- TRY IT
The whole listing is to be returned exactly.

━━ COLLECTED MATERIAL ━━

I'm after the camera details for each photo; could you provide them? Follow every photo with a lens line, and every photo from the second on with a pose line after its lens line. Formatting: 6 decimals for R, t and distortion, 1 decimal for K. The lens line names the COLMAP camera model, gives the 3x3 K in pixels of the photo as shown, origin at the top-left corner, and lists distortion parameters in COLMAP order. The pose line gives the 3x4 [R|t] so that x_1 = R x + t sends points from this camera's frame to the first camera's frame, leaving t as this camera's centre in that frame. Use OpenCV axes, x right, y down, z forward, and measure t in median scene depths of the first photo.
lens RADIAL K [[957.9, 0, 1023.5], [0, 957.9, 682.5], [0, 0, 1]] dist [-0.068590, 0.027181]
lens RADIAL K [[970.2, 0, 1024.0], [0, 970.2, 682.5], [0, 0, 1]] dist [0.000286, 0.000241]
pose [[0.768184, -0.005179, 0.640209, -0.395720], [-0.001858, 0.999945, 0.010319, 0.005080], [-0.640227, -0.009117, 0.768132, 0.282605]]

━━━

- ANSWER TO THE EXERCISE
I'm after the camera details for each photo; could you provide them? Follow every photo with a lens line, and every photo from the second on with a pose line after its lens line. Formatting: 6 decimals for R, t and distortion, 1 decimal for K. The lens line names the COLMAP camera model, gives the 3x3 K in pixels of the photo as shown, origin at the top-left corner, and lists distortion parameters in COLMAP order. The pose line gives the 3x4 [R|t] so that x_1 = R x + t sends points from this camera's frame to the first camera's frame, leaving t as this camera's centre in that frame. Use OpenCV axes, x right, y down, z forward, and measure t in median scene depths of the first photo.
lens RADIAL K [[957.9, 0, 1023.5], [0, 957.9, 682.5], [0, 0, 1]] dist [-0.068590, 0.027181]
lens RADIAL K [[970.2, 0, 1024.0], [0, 970.2, 682.5], [0, 0, 1]] dist [0.000286, 0.000241]
pose [[0.768184, -0.005179, 0.640209, -0.395720], [-0.001858, 0.999945, 0.010319, 0.005080], [-0.640227, -0.009117, 0.768132, 0.282605]]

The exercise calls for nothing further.